“É importante um financiamento justo das iniciativas relativas às alterações climáticas”
É a primeira reunião do género no continente. A Cimeira Africana sobre o Clima começou esta segunda-feira, dia em Nairobi, no Quénia, e irá durar três dias. Assegurada está a presença de cerca de 20 chefes de Estado, bem como do Secretário-Geral da ONU, António Guterres.
O continente é particularmente afectado pelas consequências das alterações climáticas, apesar de ser responsável por apenas 6% das emissões totais de CO2. Um dos objectivos desta reunião é permitir que os países africanos tentem falar a uma só voz nos grandes eventos internacionais, como a COP28, que se realizará em novembro nos Emirados Árabes Unidos.
Para Edmond Totin, professor na Universidade Nacional de Agricultura do Benin, responsável pela coordenação e redacção do capítulo africano do relatório Sobre alterações climáticas encomendado pela ONU e publicado no ano passado, só o facto de uma cimeira deste género se realizar pela primeira vez em solo africano mostra até que ponto a questão das alterações climáticas preocupa os governos do continente, porque “até agora havia a impressão de que se tratava de um assunto de investigadores. E a investigação, por si só, não é suficiente para provocar uma mudança fundamental neste domínio”, adianta em entrevista à RFI.
Totin considera que uma mudança de práticas em África é muito importante. “Mas não se trata apenas de uma questão de mudança de práticas, há também, e penso que estes são os temas que certamente voltarão a ser abordados nesta cimeira, o financiamento, o financiamento justo das iniciativas relativas às alterações climáticas.” E acrescenta: “Penso que há um grande debate em torno destas questões. Quando olhamos para a questão do financiamento do clima hoje, o quadro actual mostra que o acesso aos mecanismos de financiamento para apoiar as iniciativas climáticas, particularmente para os países africanos, é muito mais complexo e difícil, e o relatório que saiu no ano passado mostrou, em particular, que os países da África subsaariana têm a maior taxa de rejeição das propostas do Fundo Verde para o Clima. Outra coisa que tentámos realçar neste relatório é que mais de metade dos fundos que são adquiridos são efetivamente desembolsados, pelo que tudo isto torna as coisas mais complexas e coloca os países africanos em maior risco.”

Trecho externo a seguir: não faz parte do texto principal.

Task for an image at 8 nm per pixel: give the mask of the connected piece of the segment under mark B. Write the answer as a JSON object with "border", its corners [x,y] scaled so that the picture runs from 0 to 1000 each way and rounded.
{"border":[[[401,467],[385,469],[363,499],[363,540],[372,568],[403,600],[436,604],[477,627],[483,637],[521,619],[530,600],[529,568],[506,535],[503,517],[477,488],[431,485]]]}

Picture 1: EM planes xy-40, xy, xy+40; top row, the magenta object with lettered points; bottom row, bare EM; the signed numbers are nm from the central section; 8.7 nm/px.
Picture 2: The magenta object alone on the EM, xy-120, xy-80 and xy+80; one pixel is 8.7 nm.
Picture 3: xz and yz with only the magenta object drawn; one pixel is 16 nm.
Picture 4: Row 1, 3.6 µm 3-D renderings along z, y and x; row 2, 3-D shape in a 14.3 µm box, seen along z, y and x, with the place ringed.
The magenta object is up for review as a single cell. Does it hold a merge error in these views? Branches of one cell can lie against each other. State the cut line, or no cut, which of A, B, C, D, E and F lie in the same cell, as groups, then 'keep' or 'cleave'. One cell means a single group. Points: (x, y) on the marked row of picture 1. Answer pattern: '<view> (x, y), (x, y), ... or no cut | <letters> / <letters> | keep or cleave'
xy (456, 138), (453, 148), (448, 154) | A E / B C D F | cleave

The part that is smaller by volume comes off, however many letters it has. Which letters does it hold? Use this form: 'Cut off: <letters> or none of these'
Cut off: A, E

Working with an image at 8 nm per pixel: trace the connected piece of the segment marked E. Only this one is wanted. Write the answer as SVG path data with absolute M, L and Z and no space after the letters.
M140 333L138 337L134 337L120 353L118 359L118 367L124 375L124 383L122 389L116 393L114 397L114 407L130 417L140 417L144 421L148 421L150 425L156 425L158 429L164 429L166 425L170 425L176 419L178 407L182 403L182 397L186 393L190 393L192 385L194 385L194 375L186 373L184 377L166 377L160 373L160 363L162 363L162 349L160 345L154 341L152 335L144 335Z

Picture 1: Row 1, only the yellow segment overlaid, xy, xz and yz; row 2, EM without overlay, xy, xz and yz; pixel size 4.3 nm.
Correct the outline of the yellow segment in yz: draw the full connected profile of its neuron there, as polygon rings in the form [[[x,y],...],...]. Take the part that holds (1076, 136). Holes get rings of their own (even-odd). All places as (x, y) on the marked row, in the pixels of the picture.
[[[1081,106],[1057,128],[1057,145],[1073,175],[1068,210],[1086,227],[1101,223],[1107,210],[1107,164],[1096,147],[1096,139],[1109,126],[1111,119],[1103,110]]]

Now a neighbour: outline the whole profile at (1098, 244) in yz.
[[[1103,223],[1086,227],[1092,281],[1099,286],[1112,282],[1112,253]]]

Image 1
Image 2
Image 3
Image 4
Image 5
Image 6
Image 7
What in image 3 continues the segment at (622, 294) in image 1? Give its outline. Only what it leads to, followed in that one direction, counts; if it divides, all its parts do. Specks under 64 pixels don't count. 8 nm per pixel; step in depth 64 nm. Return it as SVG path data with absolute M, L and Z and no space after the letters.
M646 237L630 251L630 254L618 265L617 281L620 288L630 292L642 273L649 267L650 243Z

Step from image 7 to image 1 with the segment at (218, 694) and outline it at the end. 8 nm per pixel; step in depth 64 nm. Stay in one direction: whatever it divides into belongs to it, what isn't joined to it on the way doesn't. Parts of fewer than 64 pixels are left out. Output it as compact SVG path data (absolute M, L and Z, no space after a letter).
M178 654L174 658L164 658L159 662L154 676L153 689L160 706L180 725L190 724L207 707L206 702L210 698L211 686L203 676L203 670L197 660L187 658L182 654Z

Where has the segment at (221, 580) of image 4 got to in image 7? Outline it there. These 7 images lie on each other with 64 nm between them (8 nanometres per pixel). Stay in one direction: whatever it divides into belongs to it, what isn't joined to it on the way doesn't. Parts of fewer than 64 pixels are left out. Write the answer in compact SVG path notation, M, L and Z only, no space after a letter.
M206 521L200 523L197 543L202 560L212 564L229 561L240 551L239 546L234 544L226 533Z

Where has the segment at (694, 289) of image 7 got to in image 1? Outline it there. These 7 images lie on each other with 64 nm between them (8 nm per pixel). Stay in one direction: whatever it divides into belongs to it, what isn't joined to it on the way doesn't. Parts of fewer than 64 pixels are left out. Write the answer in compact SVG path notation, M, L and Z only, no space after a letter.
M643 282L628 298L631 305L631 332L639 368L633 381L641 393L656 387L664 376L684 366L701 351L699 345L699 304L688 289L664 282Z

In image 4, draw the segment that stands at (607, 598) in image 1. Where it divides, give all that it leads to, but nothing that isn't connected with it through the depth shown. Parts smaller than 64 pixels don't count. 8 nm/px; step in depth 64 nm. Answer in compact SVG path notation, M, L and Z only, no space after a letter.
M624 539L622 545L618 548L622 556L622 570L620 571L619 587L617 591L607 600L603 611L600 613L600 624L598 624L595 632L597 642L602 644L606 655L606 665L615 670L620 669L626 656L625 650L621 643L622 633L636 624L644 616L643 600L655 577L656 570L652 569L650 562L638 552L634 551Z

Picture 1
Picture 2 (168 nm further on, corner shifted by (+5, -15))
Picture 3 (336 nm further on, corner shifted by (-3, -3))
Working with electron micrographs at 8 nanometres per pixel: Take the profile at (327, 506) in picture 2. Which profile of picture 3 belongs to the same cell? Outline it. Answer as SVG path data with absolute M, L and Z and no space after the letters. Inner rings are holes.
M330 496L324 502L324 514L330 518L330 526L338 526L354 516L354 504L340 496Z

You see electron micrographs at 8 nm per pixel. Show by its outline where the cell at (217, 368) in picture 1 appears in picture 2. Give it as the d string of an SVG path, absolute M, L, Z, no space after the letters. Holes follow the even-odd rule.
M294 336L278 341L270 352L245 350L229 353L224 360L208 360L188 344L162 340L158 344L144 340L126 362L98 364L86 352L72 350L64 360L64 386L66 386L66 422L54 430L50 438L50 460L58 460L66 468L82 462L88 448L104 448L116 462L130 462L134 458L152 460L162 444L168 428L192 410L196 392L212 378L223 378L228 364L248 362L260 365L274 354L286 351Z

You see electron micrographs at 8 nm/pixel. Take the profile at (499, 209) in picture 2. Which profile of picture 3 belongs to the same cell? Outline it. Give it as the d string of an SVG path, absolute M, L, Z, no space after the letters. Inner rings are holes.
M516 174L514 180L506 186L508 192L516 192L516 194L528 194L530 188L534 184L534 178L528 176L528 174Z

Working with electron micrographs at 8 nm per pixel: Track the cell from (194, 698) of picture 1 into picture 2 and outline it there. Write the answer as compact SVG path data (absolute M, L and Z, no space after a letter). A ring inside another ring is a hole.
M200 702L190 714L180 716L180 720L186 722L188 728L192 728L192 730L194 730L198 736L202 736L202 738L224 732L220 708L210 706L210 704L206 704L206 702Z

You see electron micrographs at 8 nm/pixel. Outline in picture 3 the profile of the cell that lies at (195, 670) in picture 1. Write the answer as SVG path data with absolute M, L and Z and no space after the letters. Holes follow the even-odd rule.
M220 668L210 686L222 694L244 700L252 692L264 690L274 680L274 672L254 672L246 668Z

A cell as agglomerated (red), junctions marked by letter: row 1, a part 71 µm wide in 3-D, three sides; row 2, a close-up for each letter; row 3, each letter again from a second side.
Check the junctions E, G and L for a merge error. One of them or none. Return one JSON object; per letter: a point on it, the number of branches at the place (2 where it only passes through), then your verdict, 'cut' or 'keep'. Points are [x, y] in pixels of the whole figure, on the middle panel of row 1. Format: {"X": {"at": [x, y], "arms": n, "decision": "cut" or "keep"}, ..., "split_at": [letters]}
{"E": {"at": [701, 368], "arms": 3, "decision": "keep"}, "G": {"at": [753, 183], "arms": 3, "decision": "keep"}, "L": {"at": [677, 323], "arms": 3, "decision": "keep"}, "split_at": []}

Para o especialista “os presidentes reunidos na cimeira defenderão um mecanismo que permita distribuir estes fundos de acordo com os níveis de vulnerabilidade e exposição dos países. A outra coisa que está relacionada com isto é a mobilização de dinheiro, porque podemos pensar que as alterações climáticas são apenas uma questão para os líderes, mas penso que, e isto também é dito no relatório, é muito importante conseguir forjar parcerias estratégicas, em particular a forma como conseguimos mobilizar financiamento do sector privado.”
Até agora, o relatório mostrou que apenas 17% deste financiamento provém do sector privado, e é importante “que se consiga mostrar que as alterações climáticas não são apenas uma questão para os líderes, que precisamos do apoio do sector privado.”
Ainda de acordo com Totin um dos erros é pensar-se que as alterações climáticas são um assunto que diz respeito apenas a cada país. “O exemplo que menciono frequentemente é a luta contra a erosão costeira entre países, nomeadamente na costa ocidental africana. Veremos um só país a concentrar-se no desenvolvimento de um programa de construção de pontões, mas não tem em conta que a construção desses pontões significa apenas transferir o problema para o país vizinho, esquecendo que, quando a situação se deteriorar no país vizinho, os habitantes procurarão deslocar-se para outros países onde a vida é melhor.”
No final está prevista uma “Declaração de Nairobi”. A ideia, é realçar os trunfos do continente, e também criar um mecanismo que possa forçar o compromisso político, que possa forçar o decisor político a ser muito mais cuidadoso no investimento neste sector.